Native human amylin (islet amyloid polypeptide) aggregates into amyloid fibrils and has a very short circulating half-life, which makes it unsuitable as a long-acting agent. Andreassen and colleagues (J Med Chem, 2021) reported a design campaign that combined sequence substitutions to suppress fibrillation with a fatty-acid acylation that promotes albumin binding, yielding a molecule with a much longer reported plasma half-life in their preclinical models.
What clinical trials have been published for cagrilintide?
Published clinical evidence includes a Phase 1b multiple-ascending-dose trial reported by Enebo and colleagues (Lancet, 2021) and a Phase 2 trial in type 2 diabetes reported by Frias and colleagues (Lancet, 2023), both studying cagrilintide together with semaglutide. The Phase 3 REDEFINE program in adults with overweight or obesity was subsequently reported in the New England Journal of Medicine in 2025.

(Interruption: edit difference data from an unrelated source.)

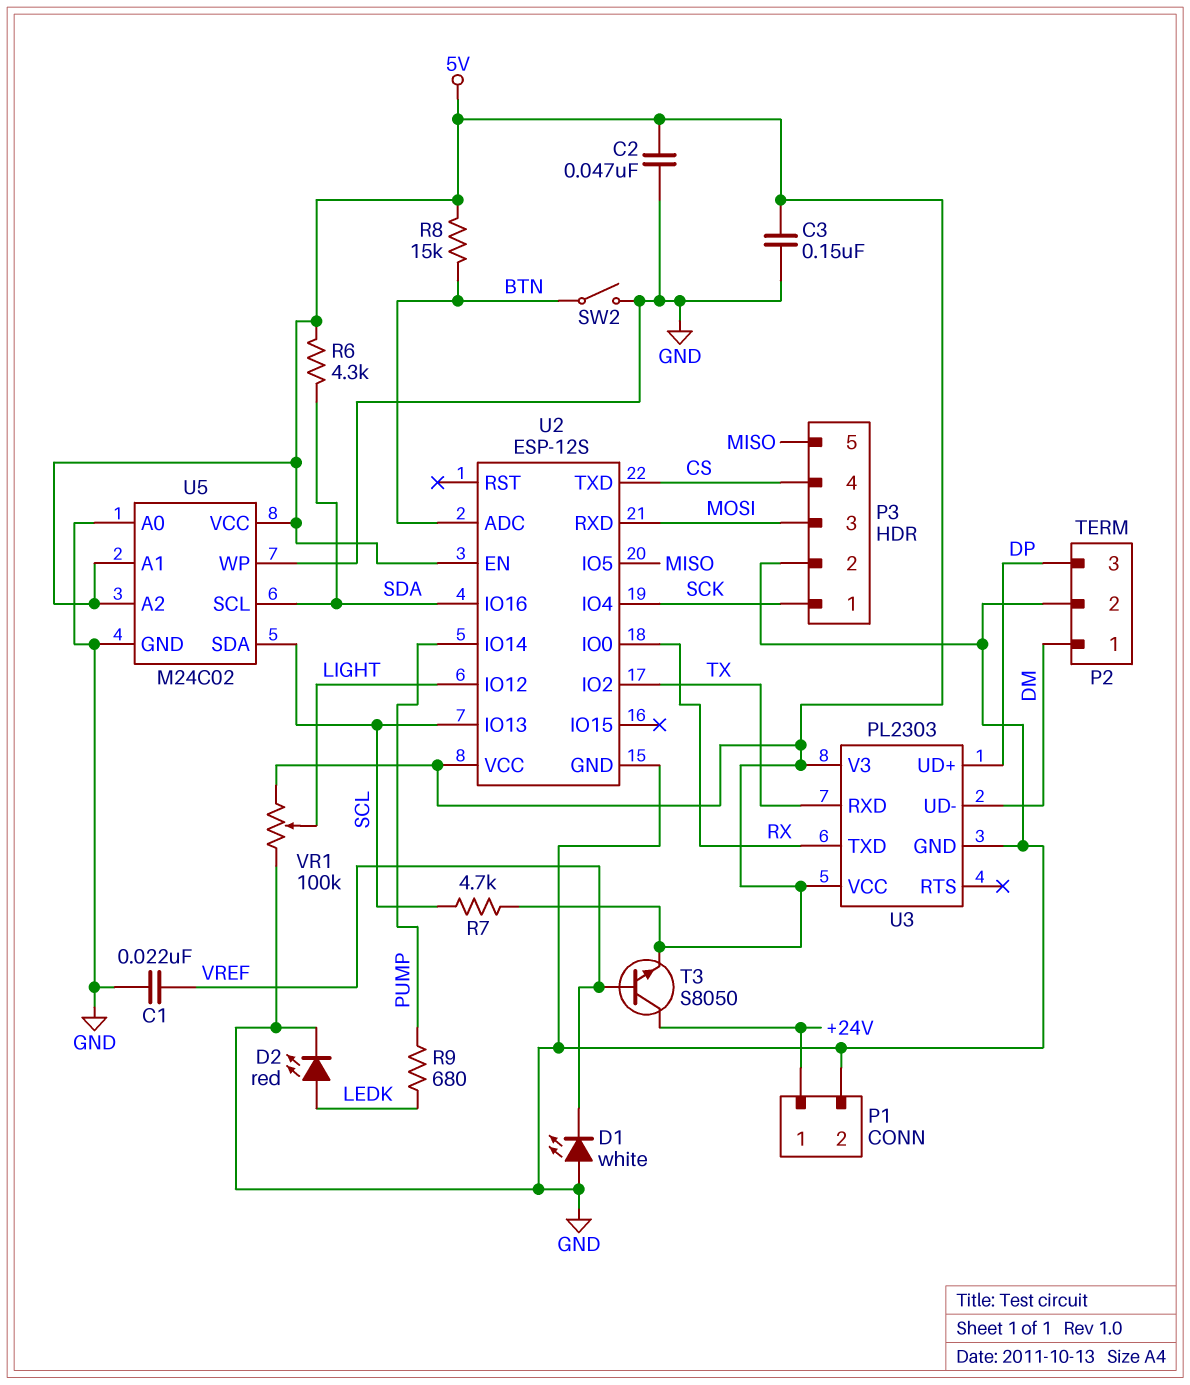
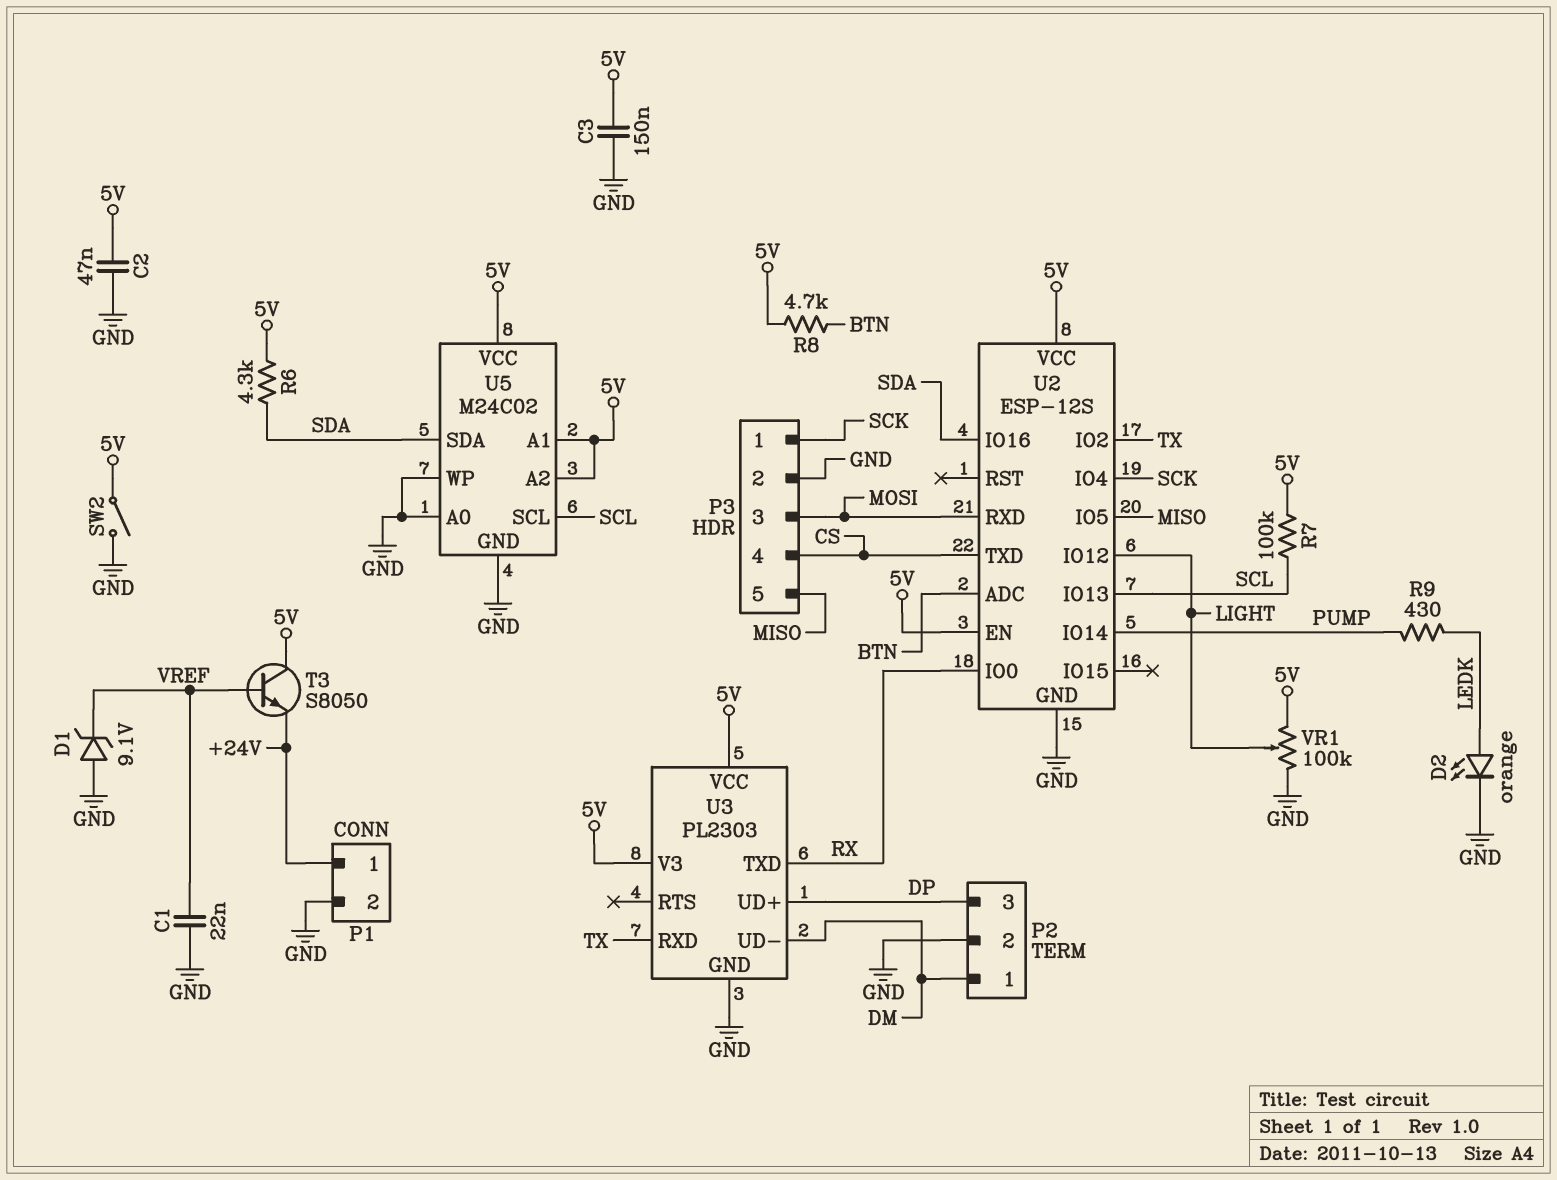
D1: LED white (A GND, K VREF) -> zener 9.1V (A GND, K VREF)
D2: LED red (A LEDK, K GND) -> LED orange (A LEDK, K GND)
R7: 4.7k (5V, SCL) -> 100k (5V, SCL)
R8: 15k (5V, BTN) -> 4.7k (5V, BTN)
R9: 680 (LEDK, PUMP) -> 430 (LEDK, PUMP)
SW2: switch (BTN, GND) -> switch (5V, GND)
T3: NPN S8050 (B VREF, C +24V, E 5V) -> NPN S8050 (B VREF, C 5V, E +24V)
U5 pin SCL: SDA -> SCL
U5 pin SDA: SCL -> SDA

What is CagriSema in the published literature?
CagriSema is the investigational fixed-combination of cagrilintide with the GLP-1 receptor agonist semaglutide studied across the Phase 2 and Phase 3 REDEFINE trials. The published rationale is that an amylin-receptor agonist and a GLP-1 receptor agonist engage distinct but complementary signaling systems. The GLP-1 side of that combination is summarized in the semaglutide research article.
What have structural studies reported about how cagrilintide engages its receptors?
Cryo-electron microscopy work published in 2025 resolved cagrilintide and related peptides bound to active-state calcitonin and amylin receptor complexes and compared their binding modes. The authors reported that cagrilintide adopts an amylin-like pose while inducing receptor-specific conformational dynamics, offering a structural framework for interpreting its pharmacology.